The degree of heterogeneity in nutrient distribution, also called the degree of contrast or the difference in nutrient availability between the patch and the background soil (Kotliar and Weins 1990; Lamb et al. 2004), has received little research attention. Models examining nutrient uptake from heterogeneous soils predict an increase in the root proliferation and in the biomass of adapting plants when contrast increases (Jackson and Taylor 1996; Fransen et al. 1999). To our knowledge, experimental testing of this theory is limited to the studies by Wijesinghe and Hutchings (1999) and Lamb et al. (2004). In an experiment with the plant Abutilon theophrasti, neither root and shoot biomasses nor root proliferation was affected by patch/background contrast (Lamb et al. 2004). Authors interpreted this as a potential consequence of ‘some threshold value necessary to trigger an increased response (possibly a combination of factors such as patch value and overall nutrient status) that was not reached’. They concluded that ‘Validation of this model will require similar experiments using a much wider range of contrasts and total nutrient availability’ (Lamb et al. 2004). In the other experiment, the clonal herb Glechoma hederacea, a species that benefits strongly from heterogeneous soil (Birch and Hutchings 1994), increasingly concentrates root biomass in rich patches as the contrast increases, while total shoot biomass was similar between contrast treatments (Wijesinghe and Hutchings 1999). In the same way, in our experiment, we observed a significant effect of heterogeneity on ramification density and root length per diameter classes (Tables 2, 3). This effect of heterogeneity was associated with an increase in total biomass only in the optimal overall N concentration (Fig. 1).
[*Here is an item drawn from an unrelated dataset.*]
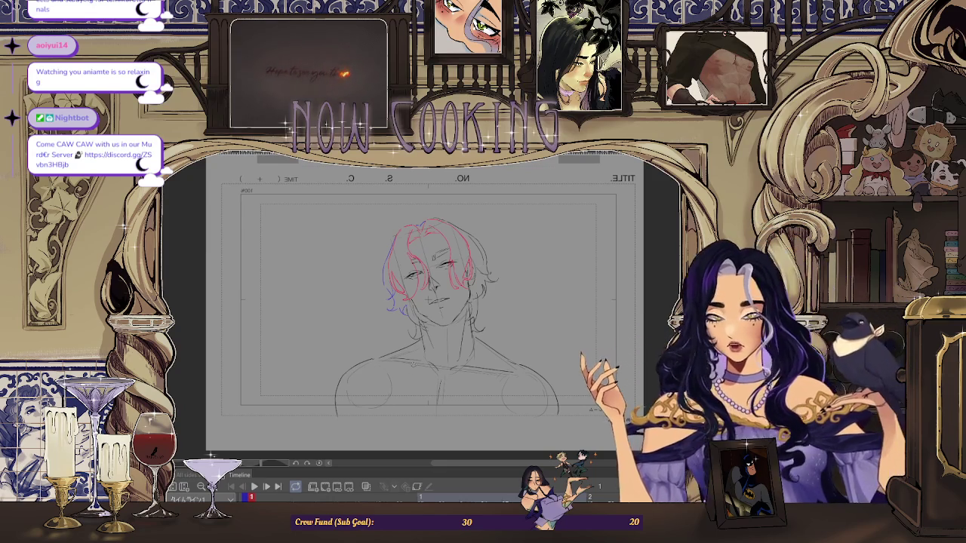
key("ctrl+plus")
scroll(394, 290, "up", 1)
scroll(385, 295, "up", 1)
It is likely that in the study by Lamb et al. (2004), the contrast was not strong enough, or that the effect of overall N concentration was compensating the effect of contrast. In the study by Wijesinghe and Hutchings (1999), the contrast was strong enough to observe changes in root proliferation, but the overall N concentration was probably not appropriate to observe a change in plant biomass.
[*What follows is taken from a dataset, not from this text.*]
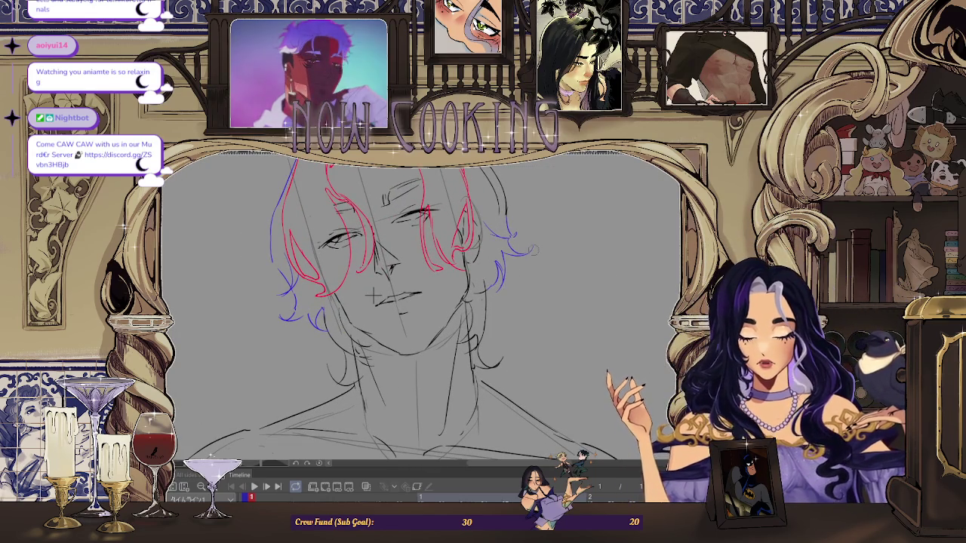
scroll(537, 244, "down", 2)
scroll(491, 226, "up", 2)
scroll(461, 202, "up", 1)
Finally, the most important result of our study was that root system response to heterogeneity depended on the overall NO₃^– concentration in the environment, as shown by the significant effect of the N_ext × heterogeneity interaction on ramification density and root length (Tables 2, 3; Figs 3, 4). The effect of the N_ext × heterogeneity interaction was even more significant than the effect of heterogeneity itself (Tables 2, 3). Heterogeneity had a positive effect on ramification density when the overall NO₃^– amount in the environment was limiting or optimal, but a negative effect when NO₃^– was in excess. This can be interpreted as a way to maximise the root surface area when a nutrient is limiting, and to minimise it when it becomes toxic.
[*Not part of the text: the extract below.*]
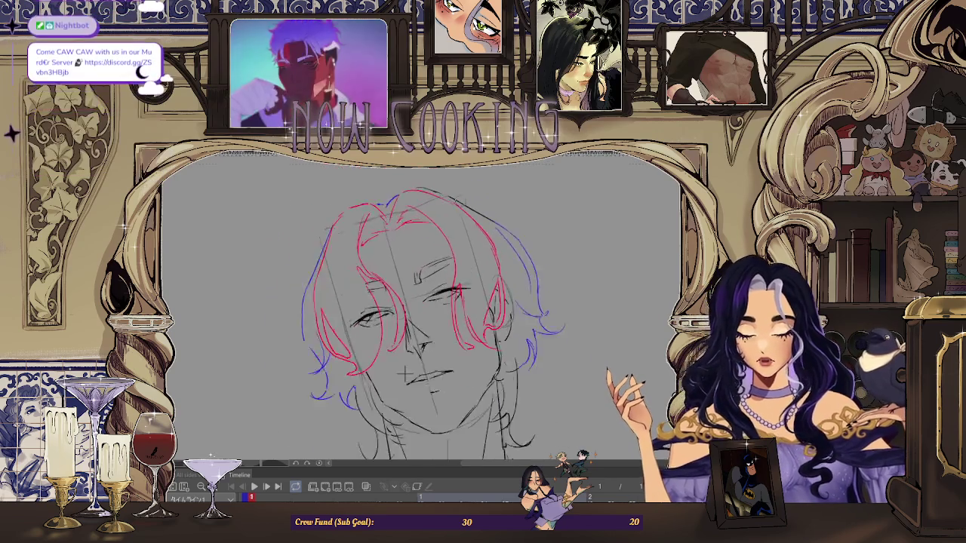
scroll(411, 359, "up", 2)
The significant interaction between overall NO₃^– concentration in the environment and the degree of heterogeneity could explain why so few studies reviewed by Robinson (1994b) seem to follow the law of correlative inhibition. We suggest that if authors systematically mentioned the overall nutrient amount in the environment in addition to the contrast between poor and rich patches, it would be easier to overcome the apparent contradiction between experiments.